Avete presente l’indimenticabile Bill Paxton di Aliens? Il suo «Vengono fuori dalle fottute pareti!» è entrato nella leggenda, al punto da essere citato ogni volta che qualcosa – solitamente mostri o insetti – fuoriesce dalle pareti, che siano fottute o meno. Ecco, Crawl è proprio così, ma con la differenza che gli alligatori fuoriescono dai canali di scolo, oppure affiorano sulla superficie dell’acqua. Quel grande intrattenitore di Sam Raimi e il regista Alexandre Aja, mestierante grezzo ma capace, confezionano un survival horror che attinge a varie fonti della suspense, amalgamandole tra loro per ottenere un film assurdo e godibile, purché si abbassino le pretese.
La combo “uragano + alligatori” potrebbe far pensare a Sharknado, ma Aja (strano a dirsi) non è così trash, e anzi sembra guardare al cinema catastrofico hollywoodiano degli anni Novanta, Twister in primis, dove le condizioni atmosferiche servivano ad allestire un clima da tragedia imminente. Il soggetto, però, ricorda vagamente quello di Bait 3D: lì erano gli squali a invadere gli spazi della quotidianità umana, perseguitando gli sventurati protagonisti dopo una grave inondazione. La differenza risiede nel bersaglio psico-emotivo che Crawl tenta di centrare fin dalle prime battute, quando vediamo la giovane nuotatrice Haley Keller (Kaya Scodelario) gareggiare in piscina con altre atlete, e le immagini si alternano ai flashback della piccola Haley con il padre Dave (Barry Pepper), suo allenatore da bambina. Insomma, la sceneggiatura dei fratelli Rasmussen cerca di stabilire subito un legame tra il pubblico e i personaggi, mettendo in scena una famiglia disgregata e un rapporto padre-figlia di natura conflittuale, dovuto alle loro similitudini caratteriali. Mentre un tornado si appresta a colpire la Florida, Haley va dal padre per assicurarsi che stia bene, ma resta intrappolata con lui nel seminterrato di casa: il livello dell’acqua continua ad alzarsi, ed enormi alligatori ne approfittano per dar loro la caccia.
Il titolo del film è passibile di una doppia lettura, che in effetti ne delinea i tratti ricorrenti: crawlspace è un tipo di seminterrato in cui non si può stare in piedi (come quello in cui si svolge gran parte della storia), ma to crawl significa anche “strisciare”, movimento tipico di tutti i Crocodylia.

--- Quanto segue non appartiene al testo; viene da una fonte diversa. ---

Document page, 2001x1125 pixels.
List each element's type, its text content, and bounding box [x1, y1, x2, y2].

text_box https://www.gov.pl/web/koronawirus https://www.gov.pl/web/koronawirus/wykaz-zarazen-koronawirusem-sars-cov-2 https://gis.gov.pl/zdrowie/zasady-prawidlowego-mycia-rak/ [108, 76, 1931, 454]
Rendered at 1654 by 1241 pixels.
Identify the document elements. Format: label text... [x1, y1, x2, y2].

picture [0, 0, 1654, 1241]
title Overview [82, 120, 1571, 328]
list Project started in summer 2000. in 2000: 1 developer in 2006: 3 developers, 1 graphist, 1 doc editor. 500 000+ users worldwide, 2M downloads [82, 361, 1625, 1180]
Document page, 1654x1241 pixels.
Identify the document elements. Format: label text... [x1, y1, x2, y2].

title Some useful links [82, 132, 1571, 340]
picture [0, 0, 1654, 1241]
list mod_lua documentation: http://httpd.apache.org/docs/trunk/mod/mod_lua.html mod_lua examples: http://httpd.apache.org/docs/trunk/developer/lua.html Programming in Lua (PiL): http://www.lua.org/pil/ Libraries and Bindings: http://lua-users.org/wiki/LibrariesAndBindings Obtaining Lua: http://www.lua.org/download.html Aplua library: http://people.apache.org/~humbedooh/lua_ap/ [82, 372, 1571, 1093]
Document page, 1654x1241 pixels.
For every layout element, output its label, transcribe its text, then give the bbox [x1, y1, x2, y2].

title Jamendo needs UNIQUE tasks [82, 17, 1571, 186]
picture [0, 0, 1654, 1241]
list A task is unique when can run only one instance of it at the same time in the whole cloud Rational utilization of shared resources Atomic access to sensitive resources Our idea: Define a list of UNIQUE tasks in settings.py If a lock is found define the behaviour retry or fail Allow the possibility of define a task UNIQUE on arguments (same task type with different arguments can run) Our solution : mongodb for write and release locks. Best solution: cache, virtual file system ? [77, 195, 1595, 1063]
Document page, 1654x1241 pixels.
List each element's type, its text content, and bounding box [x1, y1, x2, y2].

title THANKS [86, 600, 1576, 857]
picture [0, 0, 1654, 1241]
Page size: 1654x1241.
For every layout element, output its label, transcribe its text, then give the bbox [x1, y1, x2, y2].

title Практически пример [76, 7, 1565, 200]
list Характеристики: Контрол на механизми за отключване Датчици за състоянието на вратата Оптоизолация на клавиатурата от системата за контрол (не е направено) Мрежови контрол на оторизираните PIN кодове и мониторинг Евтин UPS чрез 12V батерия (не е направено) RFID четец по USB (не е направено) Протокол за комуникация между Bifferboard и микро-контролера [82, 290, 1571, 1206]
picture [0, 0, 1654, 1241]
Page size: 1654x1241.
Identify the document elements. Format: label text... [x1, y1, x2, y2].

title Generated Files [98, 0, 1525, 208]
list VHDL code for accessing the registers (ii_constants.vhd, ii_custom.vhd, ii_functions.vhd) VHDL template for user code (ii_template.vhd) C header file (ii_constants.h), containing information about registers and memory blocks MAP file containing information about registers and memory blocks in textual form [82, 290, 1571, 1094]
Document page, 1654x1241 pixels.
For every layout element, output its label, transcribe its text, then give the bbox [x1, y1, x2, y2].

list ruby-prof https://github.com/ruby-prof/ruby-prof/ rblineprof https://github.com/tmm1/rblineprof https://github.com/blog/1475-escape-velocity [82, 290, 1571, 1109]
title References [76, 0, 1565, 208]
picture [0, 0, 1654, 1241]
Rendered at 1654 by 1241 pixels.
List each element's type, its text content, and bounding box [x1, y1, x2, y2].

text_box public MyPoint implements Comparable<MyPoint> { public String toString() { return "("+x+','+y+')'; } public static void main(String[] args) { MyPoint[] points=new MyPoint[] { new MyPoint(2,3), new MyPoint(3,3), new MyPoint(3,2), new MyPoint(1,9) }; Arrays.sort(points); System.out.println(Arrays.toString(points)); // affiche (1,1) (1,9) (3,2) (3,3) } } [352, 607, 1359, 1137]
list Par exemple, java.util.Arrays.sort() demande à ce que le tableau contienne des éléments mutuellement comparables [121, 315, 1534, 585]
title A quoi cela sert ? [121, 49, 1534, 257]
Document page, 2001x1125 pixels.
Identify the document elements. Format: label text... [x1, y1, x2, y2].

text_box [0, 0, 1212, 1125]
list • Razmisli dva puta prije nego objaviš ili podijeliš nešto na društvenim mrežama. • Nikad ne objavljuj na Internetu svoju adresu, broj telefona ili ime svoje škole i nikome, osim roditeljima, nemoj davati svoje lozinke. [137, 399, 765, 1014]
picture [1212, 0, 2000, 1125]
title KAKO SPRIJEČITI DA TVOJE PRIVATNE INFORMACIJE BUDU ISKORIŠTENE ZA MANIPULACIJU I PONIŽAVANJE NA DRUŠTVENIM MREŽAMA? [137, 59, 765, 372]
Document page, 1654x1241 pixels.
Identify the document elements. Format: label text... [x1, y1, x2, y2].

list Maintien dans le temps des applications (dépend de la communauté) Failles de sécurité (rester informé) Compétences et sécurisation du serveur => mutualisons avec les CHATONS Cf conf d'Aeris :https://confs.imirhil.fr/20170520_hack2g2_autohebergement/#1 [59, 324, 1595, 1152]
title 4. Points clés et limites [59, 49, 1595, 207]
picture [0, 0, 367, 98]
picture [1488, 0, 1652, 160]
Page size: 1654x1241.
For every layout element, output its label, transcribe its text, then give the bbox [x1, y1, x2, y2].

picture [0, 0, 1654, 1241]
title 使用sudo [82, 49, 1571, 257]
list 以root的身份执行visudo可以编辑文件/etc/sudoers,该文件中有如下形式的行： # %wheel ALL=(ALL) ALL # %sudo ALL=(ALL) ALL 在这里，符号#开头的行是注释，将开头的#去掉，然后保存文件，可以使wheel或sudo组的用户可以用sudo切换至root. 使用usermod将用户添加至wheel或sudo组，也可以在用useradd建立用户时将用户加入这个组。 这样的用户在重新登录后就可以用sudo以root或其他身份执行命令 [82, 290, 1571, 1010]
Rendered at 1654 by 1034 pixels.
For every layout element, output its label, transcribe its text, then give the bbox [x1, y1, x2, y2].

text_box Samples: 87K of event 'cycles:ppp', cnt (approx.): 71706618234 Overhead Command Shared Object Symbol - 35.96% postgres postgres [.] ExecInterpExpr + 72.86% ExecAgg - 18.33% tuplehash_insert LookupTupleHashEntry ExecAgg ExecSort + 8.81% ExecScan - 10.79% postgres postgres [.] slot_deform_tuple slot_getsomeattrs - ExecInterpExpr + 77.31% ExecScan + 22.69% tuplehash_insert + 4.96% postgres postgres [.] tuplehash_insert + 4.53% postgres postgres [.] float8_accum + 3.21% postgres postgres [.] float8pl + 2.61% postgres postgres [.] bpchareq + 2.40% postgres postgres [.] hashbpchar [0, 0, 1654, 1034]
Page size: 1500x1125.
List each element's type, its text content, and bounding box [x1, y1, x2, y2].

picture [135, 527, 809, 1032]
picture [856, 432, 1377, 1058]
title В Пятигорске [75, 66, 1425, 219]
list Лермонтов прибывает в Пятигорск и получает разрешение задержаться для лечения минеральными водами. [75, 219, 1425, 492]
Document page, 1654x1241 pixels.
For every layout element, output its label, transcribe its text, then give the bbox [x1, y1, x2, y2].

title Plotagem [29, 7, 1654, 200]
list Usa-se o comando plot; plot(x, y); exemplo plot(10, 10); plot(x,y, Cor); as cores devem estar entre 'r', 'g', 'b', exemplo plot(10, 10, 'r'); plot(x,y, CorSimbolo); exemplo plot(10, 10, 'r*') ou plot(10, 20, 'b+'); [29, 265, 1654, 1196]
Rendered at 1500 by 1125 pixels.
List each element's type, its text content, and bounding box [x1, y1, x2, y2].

Con queste premesse, Aja ha modo di costruire un creature feature più raffinato del suo Piranha 3D o dello stesso Bait, poiché sfrutta con intelligenza i limiti spaziali dell’ambientazione: Haley e suo padre possono soltanto strisciare, accovacciarsi o al limite nuotare, ponendosi così allo stesso livello degli alligatori. Più che il senso di claustrofobia, questa impostazione favorisce l’incisività dei jump scare, sul modello dei survival horror videoludici: diluiti lungo il cammino dei protagonisti, i “salti sulla sedia” colpiscono all’improvviso, come cazzotti rifilati a tradimento.
A tal proposito, Aja gioca sulla violenza ferina degli alligatori come se stesse dirigendo un film di Alien, nascondendoli nell’ombra e rendendoli ancora più aggressivi di quanto già non siano. Il luna park di orrori e spaventi che ne risulta è piuttosto divertente, ma richiede di sospendere l’incredulità con sempre maggior frequenza, alzando continuamente l’asticella del possibile. Se i comprimari sono carne da macello, Haley e Dave sembrano imbattibili, e non cedono nemmeno davanti alle ferite più gravi. Il coinvolgimento e il climax ne risentono, anche perché la banalità dei contrasti psicologici ostacola l’empatia, e non è facile simpatizzare con questi personaggi (nonostante il copione punti molto sul parallelismo tra la minaccia esterna e le loro vicende familiari). Resta comunque un intrattenimento svelto e godibile, dove la regia – soprattutto nelle scene del seminterrato – è più raffinata di quanto ci si potrebbe aspettare.